Pujols (foot) might open season on DL
Angels slugger expected to be out of action until March
ANAHEIM -- Angels first baseman Albert Pujols recently underwent surgery to alleviate pain near the arch of his right foot and may not be ready by Opening Day.
The procedure took place last week, and Angels general manager Billy Eppler said in a statement Monday that Pujols "is expected to resume full baseball activities in four-and-a-half months." That would have Pujols back around mid to late March, with no more than two weeks to get ready for the April 4 opener against the Cubs.
A source close to Pujols, however, believes it's realistic that he can be back by early March and is indeed ready by Opening Day.
Pujols will be 36 then, entering the fifth season of a 10-year, $240 million contract.
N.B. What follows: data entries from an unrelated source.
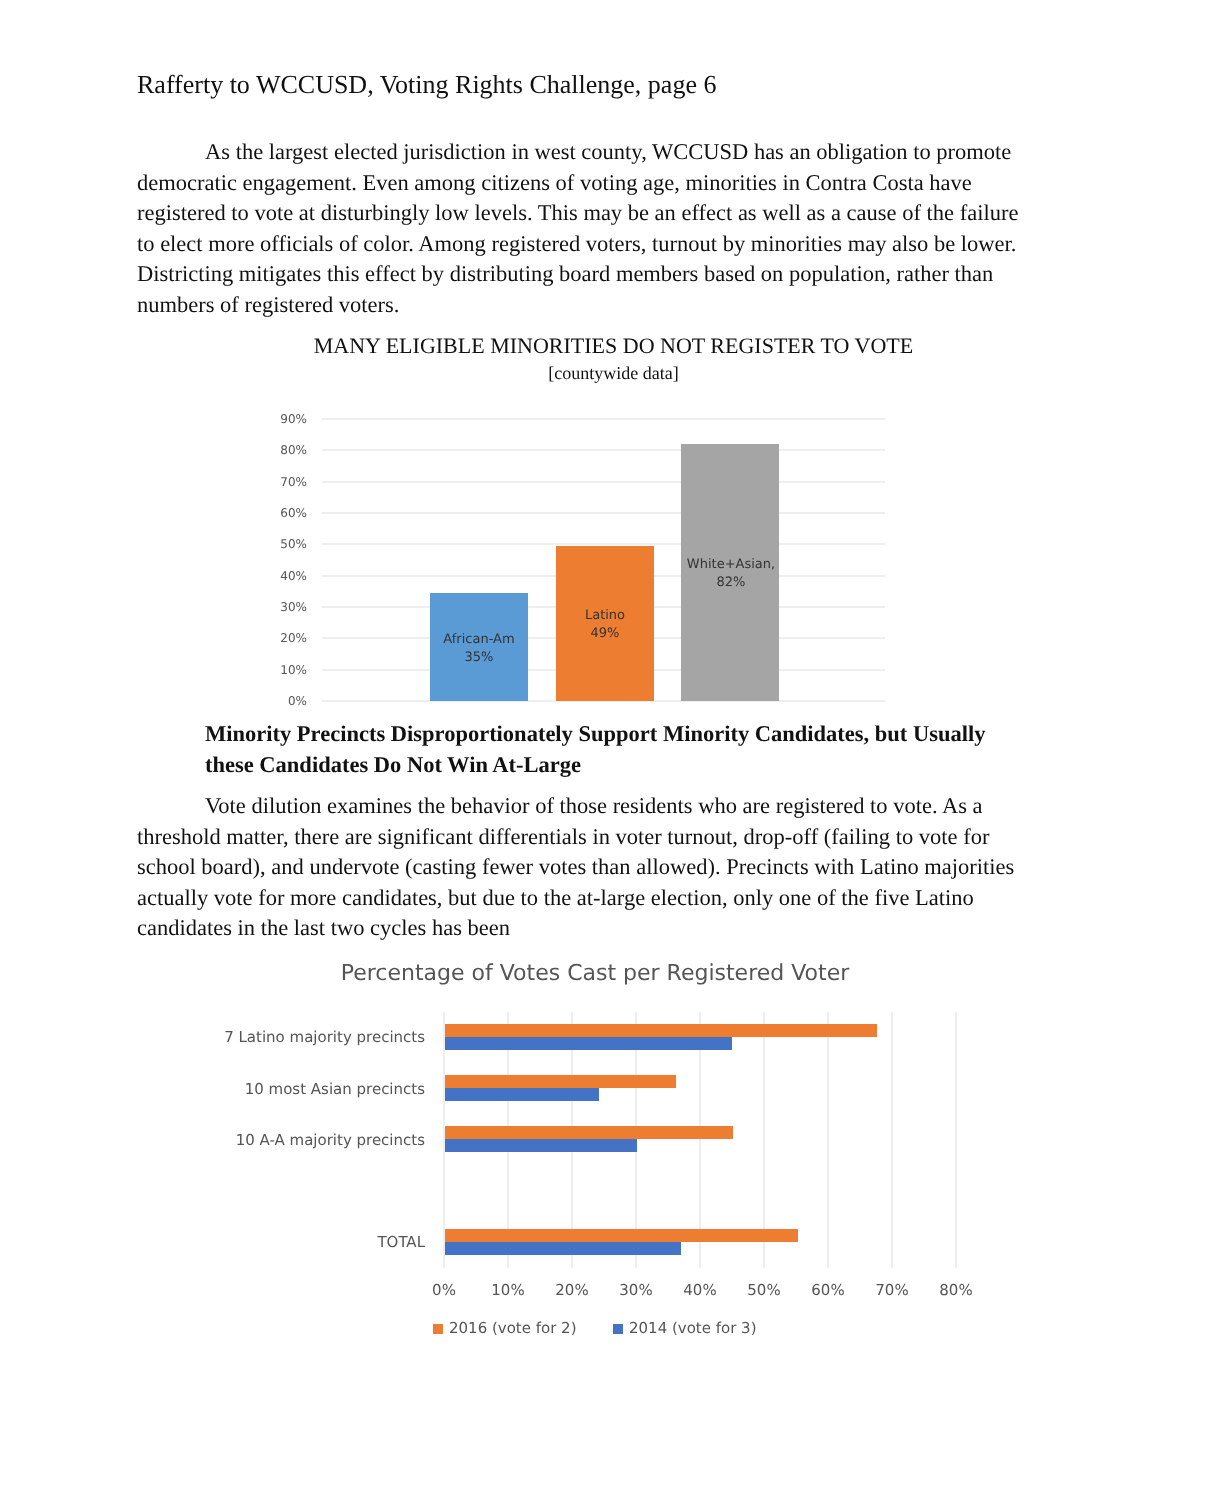Rafferty to WCCUSD, Voting Rights Challenge, page 6
As the largest elected jurisdiction in west county, WCCUSD has an obligation to promote democratic engagement. Even among citizens of voting age, minorities in Contra Costa have registered to vote at disturbingly low levels. This may be an effect as well as a cause of the failure to elect more officials of color. Among registered voters, turnout by minorities may also be lower. Districting mitigates this effect by distributing board members based on population, rather than numbers of registered voters.
MANY ELIGIBLE MINORITIES DO NOT REGISTER TO VOTE
[countywide data]
90%
80%
70%
60%
50%
40%
30%
20%
10%
0%
African-Am
35%
Latino
49%
White+Asian,
82%
Minority Precincts Disproportionately Support Minority Candidates, but Usually these Candidates Do Not Win At-Large
Vote dilution examines the behavior of those residents who are registered to vote. As a threshold matter, there are significant differentials in voter turnout, drop-off (failing to vote for school board), and undervote (casting fewer votes than allowed). Precincts with Latino majorities actually vote for more candidates, but due to the at-large election, only one of the five Latino candidates in the last two cycles has been
Percentage of Votes Cast per Registered Voter
7 Latino majority precincts
10 most Asian precincts
10 A-A majority precincts
TOTAL
0%
10%
20%
30%
40%
50%
60%
70%
80%
2016 (vote for 2)
2014 (vote for 3)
The procedure follows arthroscopic right knee surgery in the fall of 2012 and plantar fasciitis throughout the 2013 season, ailments that have significantly hindered the future Hall of Famer since joining the Angels.
Pujols spent the last four weeks of 2015 at designated hitter as a result of this latest foot injury, which he suffered while running down the first-base line in Cleveland on Aug. 28. The ailment caused excruciating, unrelenting pain over the season's final month, even without putting any weight on it. It limited Pujols' ability to run and hardly allowed him to pivot his back foot in the batter's box.
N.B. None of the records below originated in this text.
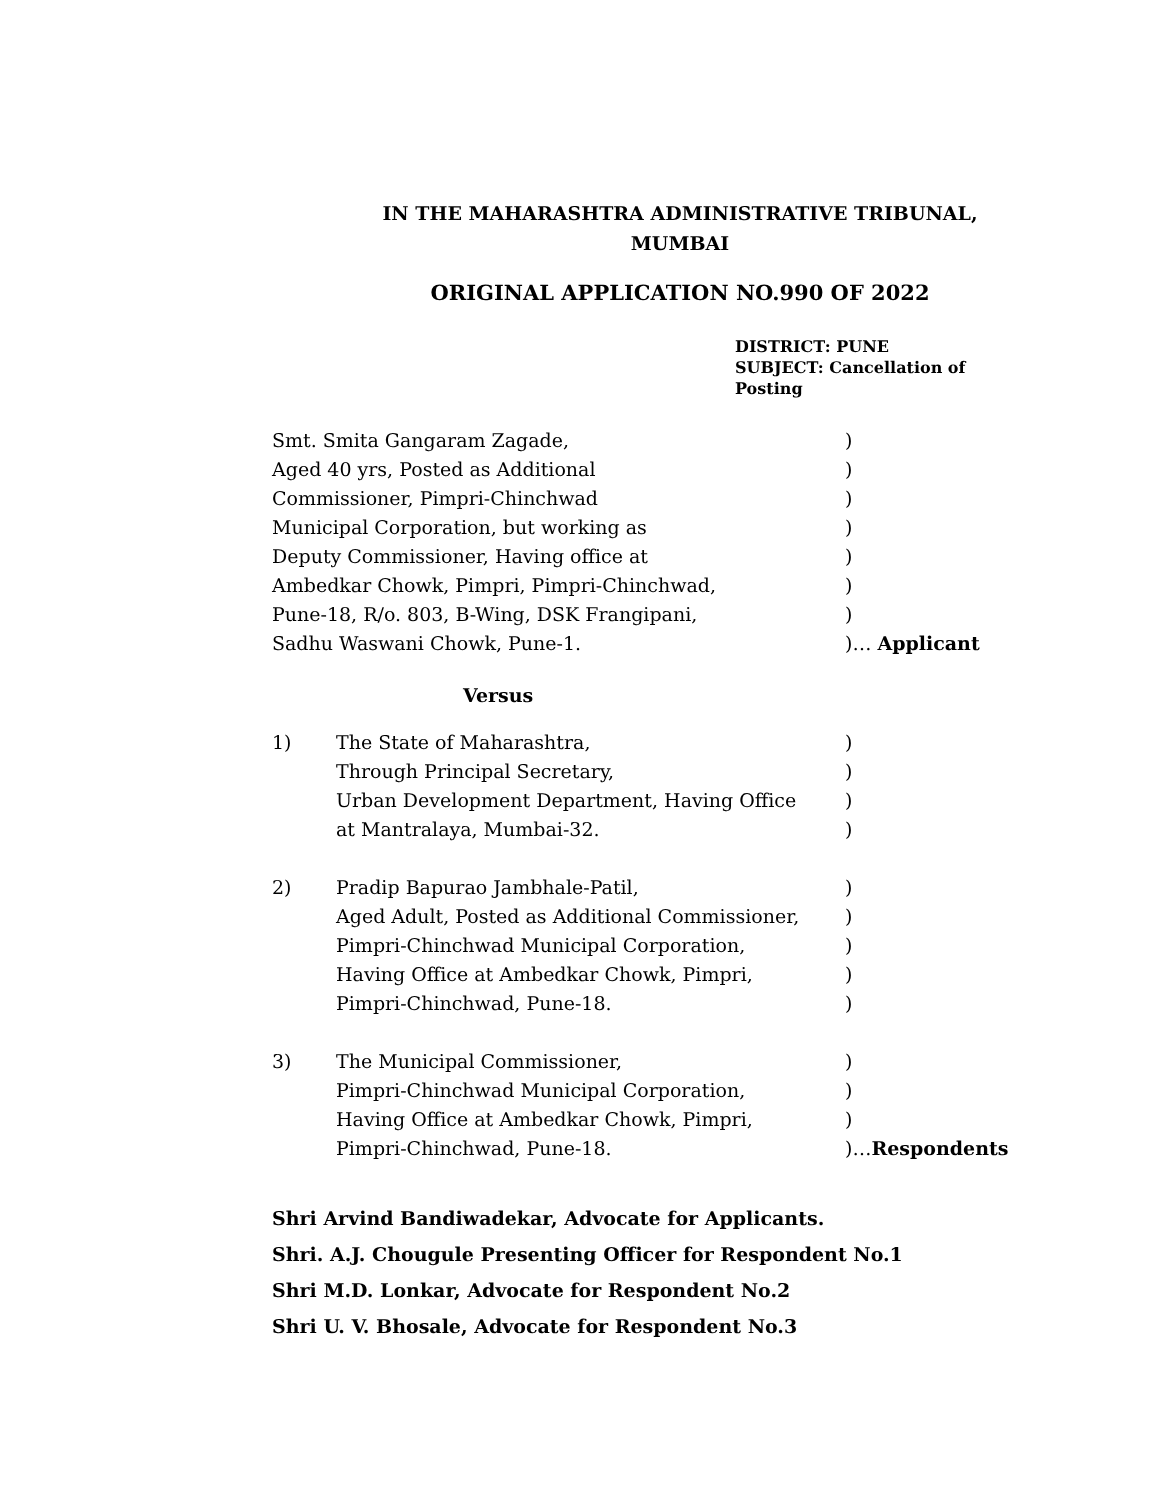IN THE MAHARASHTRA ADMINISTRATIVE TRIBUNAL,
MUMBAI
ORIGINAL APPLICATION NO.990 OF 2022
DISTRICT: PUNE
SUBJECT: Cancellation of
Posting
| Smt. Smita Gangaram Zagade, | ) |
| Aged 40 yrs, Posted as Additional | ) |
| Commissioner, Pimpri-Chinchwad | ) |
| Municipal Corporation, but working as | ) |
| Deputy Commissioner, Having office at | ) |
| Ambedkar Chowk, Pimpri, Pimpri-Chinchwad, | ) |
| Pune-18, R/o. 803, B-Wing, DSK Frangipani, | ) |
| Sadhu Waswani Chowk, Pune-1. | )… Applicant |
Versus
| 1) | The State of Maharashtra, | ) |
| | Through Principal Secretary, | ) |
| | Urban Development Department, Having Office | ) |
| | at Mantralaya, Mumbai-32. | ) |
| 2) | Pradip Bapurao Jambhale-Patil, | ) |
| | Aged Adult, Posted as Additional Commissioner, | ) |
| | Pimpri-Chinchwad Municipal Corporation, | ) |
| | Having Office at Ambedkar Chowk, Pimpri, | ) |
| | Pimpri-Chinchwad, Pune-18. | ) |
| 3) | The Municipal Commissioner, | ) |
| | Pimpri-Chinchwad Municipal Corporation, | ) |
| | Having Office at Ambedkar Chowk, Pimpri, | ) |
| | Pimpri-Chinchwad, Pune-18. | )… Respondents |
Shri Arvind Bandiwadekar, Advocate for Applicants.
Shri. A.J. Chougule Presenting Officer for Respondent No.1
Shri M.D. Lonkar, Advocate for Respondent No.2
Shri U. V. Bhosale, Advocate for Respondent No.3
Speaking two weeks before the regular-season finale, Pujols felt the pain would subside over time, "just by getting off my feet." He rested for two to three weeks in October, but it never felt better. That prompted a visit with Dr. Robert Anderson in Charlotte, N.C. Anderson, one of the nation's leading orthopedic surgeons, advised Pujols that surgery was the only route to a full recovery.
Pujols recovered from an early-season slump in 2012 to finish his first season in Southern California with a .285 batting average, 30 home runs and 105 RBIs. But he underwent surgery on his right knee the ensuing October, then dealt with an aggressive case of plantar fasciitis in his left foot throughout 2013, causing him to miss the season's final two months.
Pujols pretty much stayed healthy in 2014, batting .272 with 28 home runs and 105 RBIs, then returned to the All-Star Game on the strength of a monster June in 2015. But his numbers regressed shortly after the All-Star break, and the pain in his right foot couldn't keep them from plummeting down the stretch.
"There's some days that I feel really good, and then there's some days when I hit a wall," Pujols said on Sept. 22. "And it's uncomfortable. It's right on the bottom, right on the freaking toe right here, like in my middle toe. It hurts."
Pujols batted .224 with five home runs while relegated to DH over the final 28 regular-season games. He finished with 40 home runs, his highest total in five years, but he also sported a career-low .244 batting average and .307 on-base percentage.
With his Angels in a fight for a postseason spot -- ultimately getting eliminated on the final day -- Pujols refused to sit, a decision that might have led to the surgery.
"I would never go to bed and lay my head on the pillow, even though I'm limping, even though I'm hurt, if I shut it down for the rest of the year," Pujols said. "I would never lay my head on the pillow. It would bother me for the rest of my life knowing that I threw in the towel on my team when they needed me the most."
Pujols' surgery repaired the plantar plate, a thick ligament-type structure that sits between the toe bones and the arch of the foot. Surgery is a common course of action when there's a tear. In a statement, Eppler said Pujols' surgery "went very well" and that he would "continue rehabbing in the Kansas City area throughout the winter."
In an ensuing phone conversation, Eppler added that the surgery would not have any impact on the Angels' offseason plans. But C.J. Cron, who hit very well over the last four months and played first base in September, will be counted on heavily.
And Pujols -- a 10-time All-Star, three-time National League MVP and two-time Gold Glove Award winner -- may have to accept more time at DH.